Recall from last time that the Dirichlet convolution of two functions $f$ and $g$ is written $f \ast g$ and defined by:

$\displaystyle (f \ast g)(n) = \sum_{ab = n} f(a) g(b)$

where the sum is taken over all possible factorizations of $n$ into a product $ab$ of positive integers. Last time we saw that $\ast$ is commutative and associative, and has $\varepsilon(n)$ as an identity, where $\varepsilon$ is the function which produces $1$ for an input of $1$ and $0$ for all other inputs.

So what does the Möbius function have to do with this? Let’s start by considering a different function:

$\displaystyle \mathbf{1}(n) = 1$

is the function which ignores its input and always returns $1$. Of course this is not the same thing as $\varepsilon$, and despite its name $\mathbf{1}$ is indeed not an identity for Dirichlet convolution. That is, if we take some function $f$ and find its Dirichlet convolution with $\mathbf{1}$, we don’t get $f$ again—but we do get something interesting:

$\displaystyle (\mathbf{1} \ast f)(n) = \sum_{ab=n} \mathbf{1}(a) f(b) = \sum_{ab=n} f(b) = \sum_{d \mid n} f(d)$

The first step is the definition of $\ast$; the second step is the definition of $\mathbf{1}$; and the last step just notes that the sum of all $f(b)$ where $ab = n$ is the same as taking the sum of $f(d)$ for all divisors of $n$.

------------------------------------------------------------------------

- **TO DO**: Resume the Dirichlet convolution and Möbius function write-up, starting right after its final sentence.

------------------------------------------------------------------------

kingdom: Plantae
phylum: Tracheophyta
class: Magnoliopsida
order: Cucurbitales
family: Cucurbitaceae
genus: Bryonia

------------------------------------------------------------------------

- **RESPONSE TO THIS EXERCISE**:
That is, $\mathbf{1} \ast f$ is the function which for a given $n$ outputs not just $f(n)$ but the sum of $f$ over all divisors of $n$.

We’re now ready to see how $\mu$ enters the picture!

Claim: $\mathbf{1} \ast \mu = \varepsilon$.

That is, $\mu$ is the inverse of $\mathbf{1}$ with respect to Dirichlet convolution. In my next post we’ll see some cool implications of this; for now, let’s just prove it.

$\displaystyle (\mathbf{1} \ast \mu)(n) = \sum_{d \mid n} \mu(d) = \varepsilon(n).$

Actually, there was hardly anything left to prove! The first equality is because of what we just showed about taking the Dirichlet convolution of $\mathbf{1}$ with something else. And the second equality is a property of $\mu$ we just finished proving in some previous posts.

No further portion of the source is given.